Robust NMF with random initializations

Non-negative matrix factorization (NMF) is NP-hard (Vavasis, 2007). As such, the best that NMF can do, in practice, is find the best discoverable local minima from some set of initializations.

Non-negative Double SVD (NNDSVD) has previously been proposed as a “head-start” for NMF (Boutsidis, 2008), but never does better than random initializations and often does worse (see my blog post on this).

Reproducibility

Simply, set the seed when calling the function.

library(RcppML)
A <- r_sparsematrix(1000, 1000, inv_density = 16)
not_reproducible_model <- nmf(A, k = 10, seed = NULL) # default
reproducible_model <- nmf(A, k = 10, seed = 123)

Random initialization

Random uniform initializations are the best initializations because they are not local minima and do not assume prior distribution information. Using non-random initializations (like NNDSVD, first proposed by Boutsidis) can trap models in dangerous local minima and mandate a model inspired by orthogonality rather than colinearity.

Random restarts with RcppML

Let’s see how multiple restarts can improve a model. In RcppML, we simply specify multiple seeds to run multiple restarts:

data(hawaiibirds)
m1 <- nmf(hawaiibirds$counts, k = 10, seed = 1)
m2 <- nmf(hawaiibirds$counts, k = 10, seed = 1:10)
evaluate(m1, hawaiibirds$counts)
#> [1] 0.003552783
evaluate(m2, hawaiibirds$counts)
#> [1] 0.003450242

Multiple random restarts help discover better models.

What happens when only a single seed is specified? RcppML uses runif to generate a uniform distribution in a randomly selected range. rnorm is not used just to be safe, because sometimes rnorm can actually give worse results.

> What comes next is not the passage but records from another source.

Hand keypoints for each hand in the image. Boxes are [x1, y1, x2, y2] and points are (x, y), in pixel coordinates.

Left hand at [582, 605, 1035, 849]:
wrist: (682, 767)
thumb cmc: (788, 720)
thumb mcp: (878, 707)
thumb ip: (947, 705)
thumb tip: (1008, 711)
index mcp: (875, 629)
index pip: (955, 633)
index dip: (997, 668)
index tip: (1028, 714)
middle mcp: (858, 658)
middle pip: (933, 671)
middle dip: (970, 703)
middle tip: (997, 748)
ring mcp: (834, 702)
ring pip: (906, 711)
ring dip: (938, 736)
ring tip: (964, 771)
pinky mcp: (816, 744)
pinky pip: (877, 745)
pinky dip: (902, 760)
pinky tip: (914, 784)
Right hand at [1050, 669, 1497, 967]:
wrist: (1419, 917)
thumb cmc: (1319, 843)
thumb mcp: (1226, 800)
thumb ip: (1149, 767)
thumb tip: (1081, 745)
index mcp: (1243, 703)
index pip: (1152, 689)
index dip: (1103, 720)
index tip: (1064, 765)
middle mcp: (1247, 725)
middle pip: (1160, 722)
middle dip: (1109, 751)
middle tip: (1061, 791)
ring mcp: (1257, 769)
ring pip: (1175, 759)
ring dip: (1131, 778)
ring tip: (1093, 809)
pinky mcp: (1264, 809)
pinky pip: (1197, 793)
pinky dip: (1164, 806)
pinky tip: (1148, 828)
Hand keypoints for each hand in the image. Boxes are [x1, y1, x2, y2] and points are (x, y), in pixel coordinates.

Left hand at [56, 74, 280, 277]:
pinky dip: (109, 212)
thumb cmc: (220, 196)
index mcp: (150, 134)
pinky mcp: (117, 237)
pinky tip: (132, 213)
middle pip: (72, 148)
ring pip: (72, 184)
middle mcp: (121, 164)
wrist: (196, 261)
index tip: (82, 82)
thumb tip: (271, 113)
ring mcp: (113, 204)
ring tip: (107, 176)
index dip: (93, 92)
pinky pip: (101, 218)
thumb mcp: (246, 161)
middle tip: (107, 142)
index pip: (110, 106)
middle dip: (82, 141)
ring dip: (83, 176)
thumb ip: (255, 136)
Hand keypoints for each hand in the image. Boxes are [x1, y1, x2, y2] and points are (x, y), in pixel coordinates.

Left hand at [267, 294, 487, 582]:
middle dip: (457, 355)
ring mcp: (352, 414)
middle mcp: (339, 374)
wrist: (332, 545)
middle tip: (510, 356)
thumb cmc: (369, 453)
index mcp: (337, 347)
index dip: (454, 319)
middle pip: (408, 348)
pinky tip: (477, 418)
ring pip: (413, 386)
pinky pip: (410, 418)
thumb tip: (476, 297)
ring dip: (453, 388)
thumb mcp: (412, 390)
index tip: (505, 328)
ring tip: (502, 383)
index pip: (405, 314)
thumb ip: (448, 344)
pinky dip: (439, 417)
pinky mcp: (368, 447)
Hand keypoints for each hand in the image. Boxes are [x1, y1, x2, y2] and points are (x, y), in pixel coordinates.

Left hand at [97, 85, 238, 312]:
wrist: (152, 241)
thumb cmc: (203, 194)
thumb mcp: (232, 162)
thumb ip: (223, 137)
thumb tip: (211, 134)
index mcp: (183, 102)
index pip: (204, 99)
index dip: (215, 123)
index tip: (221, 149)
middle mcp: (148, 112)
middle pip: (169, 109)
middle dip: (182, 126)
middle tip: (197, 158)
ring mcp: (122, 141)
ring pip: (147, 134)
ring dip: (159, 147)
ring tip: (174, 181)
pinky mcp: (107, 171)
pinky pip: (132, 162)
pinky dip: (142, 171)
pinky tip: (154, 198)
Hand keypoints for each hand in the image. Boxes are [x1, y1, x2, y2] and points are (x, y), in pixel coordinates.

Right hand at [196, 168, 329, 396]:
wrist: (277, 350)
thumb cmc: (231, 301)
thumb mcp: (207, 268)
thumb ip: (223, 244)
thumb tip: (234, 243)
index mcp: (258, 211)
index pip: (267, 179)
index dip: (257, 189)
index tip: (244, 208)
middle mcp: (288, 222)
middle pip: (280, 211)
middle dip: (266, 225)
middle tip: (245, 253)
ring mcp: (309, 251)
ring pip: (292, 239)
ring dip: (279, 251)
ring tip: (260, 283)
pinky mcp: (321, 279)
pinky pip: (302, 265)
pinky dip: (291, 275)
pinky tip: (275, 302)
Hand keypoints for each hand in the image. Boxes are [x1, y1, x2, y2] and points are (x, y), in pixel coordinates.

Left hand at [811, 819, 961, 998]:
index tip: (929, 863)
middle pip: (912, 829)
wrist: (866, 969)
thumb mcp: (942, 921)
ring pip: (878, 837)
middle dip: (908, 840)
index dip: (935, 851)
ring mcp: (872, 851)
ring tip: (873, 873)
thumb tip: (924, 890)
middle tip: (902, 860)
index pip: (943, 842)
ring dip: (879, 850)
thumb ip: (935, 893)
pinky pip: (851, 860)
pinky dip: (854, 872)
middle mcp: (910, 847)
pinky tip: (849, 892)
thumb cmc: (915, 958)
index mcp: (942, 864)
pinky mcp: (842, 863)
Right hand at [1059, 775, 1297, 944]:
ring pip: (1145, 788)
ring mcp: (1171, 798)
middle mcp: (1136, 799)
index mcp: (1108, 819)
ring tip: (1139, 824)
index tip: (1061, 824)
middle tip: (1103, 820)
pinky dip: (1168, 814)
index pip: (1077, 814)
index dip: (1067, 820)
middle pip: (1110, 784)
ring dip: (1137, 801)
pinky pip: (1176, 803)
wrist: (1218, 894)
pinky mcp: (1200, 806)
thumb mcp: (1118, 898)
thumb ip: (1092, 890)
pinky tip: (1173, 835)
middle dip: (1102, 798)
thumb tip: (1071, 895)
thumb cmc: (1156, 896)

What happens when multiple seeds are specified? RcppML generates multiple initializations, for each initialization randomly choosing to use runif or rnorm, and then randomly selecting a uniform range or mean and standard deviation, respectively.

Refining NMF models from warm starts

Suppose we learn an NMF model and want to come back later and fit it further. Alternatively, we might learn a model from one set of samples, and simply want to fit it to another set of samples.

Here we learn an NMF model on half of all survey grids in the hawaiibirds dataset, and then fit it further on the other half:

A <- hawaiibirds$counts
grids1 <- sample(1:ncol(A), floor(ncol(A)/2))
grids2 <- (1:ncol(A))[-grids1]

model1 <- nmf(A[, grids1], k = 15, seed = 123)
model2 <- nmf(A[, grids2], k = 15, seed = model1@w)

cat("model 1 iterations: ", model1@misc$iter,
    ", model 2 iterations: ", model2@misc$iter)
#> model 1 iterations:  15 , model 2 iterations:  33

Here use used model1 as a “warm start” for training model2, but this was not particularly helpful. Suppose we trained model2 from a “cold start”, would we have done better (as measured by MSE)?

model2_new <- nmf(A[, grids2], k = 15, seed = 123)

cat("model 2 warm-start", evaluate(model2_new, A[, grids2]),
    ", model 2 random start: ", evaluate(model2, A[, grids2]))
#> model 2 warm-start 0.002776528 , model 2 random start:  0.002686309

We only do slightly better.

In conclusion, it is almost always better to start from a random initialization. Using prior information is rarely helpful and does not appreciably speed up the fitting process.